Data, Decision-Making, & Design: Measuring Internet Performance for Libraries and the Public Sector
Learn how we helped a group of libraries to make better decisions about their own internet services through the development of an independent data visualization tool.
With the world changing around them, public libraries are working on the front lines of a fraying social safety net, supporting at-risk adults and children with everything from housing to criminal justice. This new role - relying heavily on web access - requires strong digital infrastructure, from internet speed to computer performance, from internet speed to software performance.
However, public institutions like libraries don’t have access to data about their infrastructure as the private telecommunications companies that serve them. Without transparency of information, how can they ensure they’re making the most of their often-limited resources?
This is where Simply Secure stepped in to help. Through tight collaboration and research with the group, our team set out to design a visualization tool that would allow users to access, understand, and ultimately make positive decisions based on the measurement data.
Read on to learn more.
To consistently and automatically measure internet performance, participating libraries installed small measurement devices — called ‘MLBN Murakami Devices’, developed by Measurement Lab — connected to wired and wireless ports in the library.
The team held an in-person workshop with 30 librarians from across the US, learning about the infrastructure, services, and providers at the libraries. Over the first year of the program, the research team conducted ten site visits to libraries across the US, engaging in focus groups with the community and interviews with the library staff.
These sessions allowed us to see the overview of librarians’ jobs, patron needs, and the models of libraries, giving us the crucial context needed to create a more useful tool. It also taught us to leave our assumptions at the door - where we’d expected the tool to be most beneficial in cases of troubleshooting a poor connection, we learned that most libraries have quality internet connections. This allowed us to shift our scope of the tool’s development significantly.
Whenever there is collaboration — especially remote — communication is vital and the design deliverables make an impact on the efficiency of communication.

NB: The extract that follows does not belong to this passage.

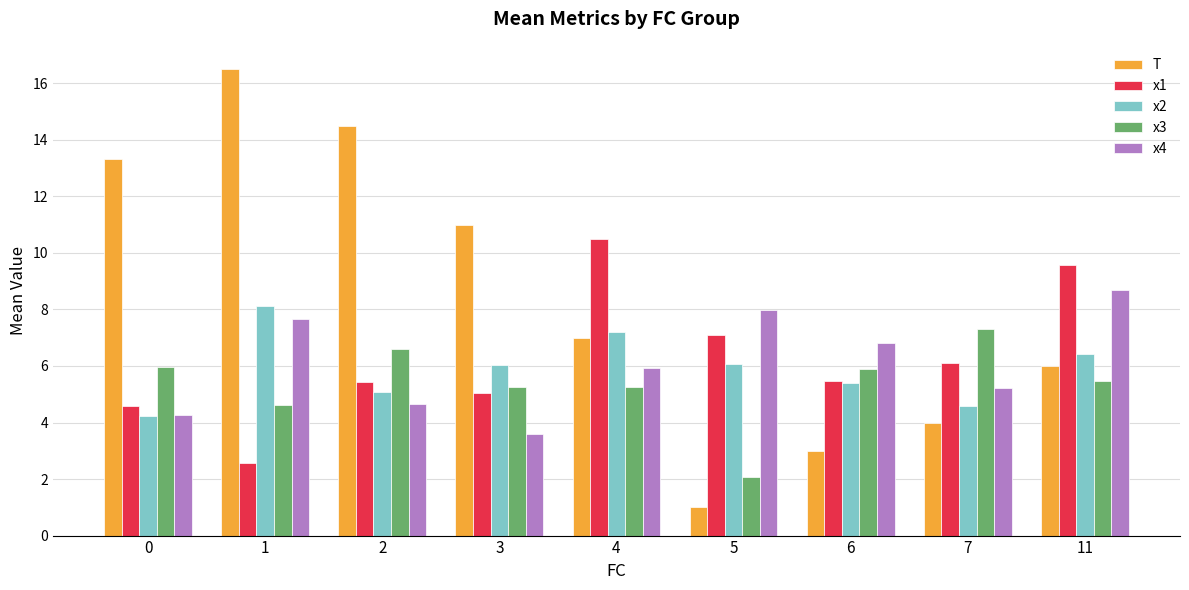

Rank the series by their maximum value, from highest to lowest.

T, x1, x4, x2, x3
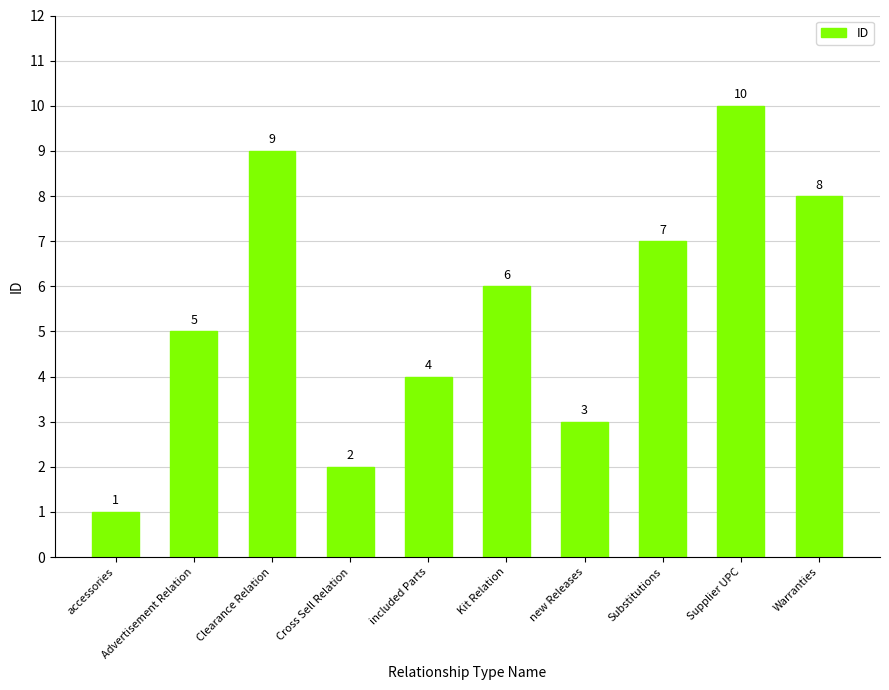

Reading left to right, transcribe all the data shown in this chart.

accessories=1	Advertisement Relation=5	Clearance Relation=9	Cross Sell Relation=2	included Parts=4	Kit Relation=6	new Releases=3	Substitutions=7	Supplier UPC=10	Warranties=8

This is where personas, user flows, and sketches come in handy.
We crafted personas and user flows to communicate the various account types (admin, editor, viewer), define system goals, and plan for features.
Next, we drafted and analyzed initial sketches, adding further scope of the tool until we were ready to create our first wireframes.
From here, we worked with some libraries to test a prototype, collecting feedback and identifying key findings.
With version 1 of the MLBN Visualization website going live in Summer of 2020, libraries in the pilot program have the ability to view their internet performance data.
Key positive applications of this tool include empowering libraries to:
- Monitor their performance day-to-day for a better experience for their users
- Understand their current service capacity, and when to make the decision to spend more on an upgraded service
- Enhance their reporting when it comes to transparency with stakeholders, from taxpayers to donors, to help build trust and make a case for greater investment when needed
It’s rewarding to give our users something that will not only improve their jobs, but also help the community that they serve. We are excited to see the uses of the data in the future and make improvements through future phases and research. Finally, we learned that library workers are a wonderful group of people to work with and we look forward to future collaborations!
This work was supported through “Measuring Library Broadband Networks for the National Digital Platform,” a grant (award #LG-71-18-0110-18) from by the Institute of Museum and Library Services (IMLS) National Leadership Grant for Libraries program. The research is led by Dr. Colin Rhinesmith, Assistant Professor and Director of the Community Informatics Lab at the Simmons University School of Library and Information Science, along with Measurement Lab (M-Lab) and Internet2 to examine how advanced broadband measurement capabilities can support the infrastructure and services needed to respond to the digital demands of public library users across the U.S.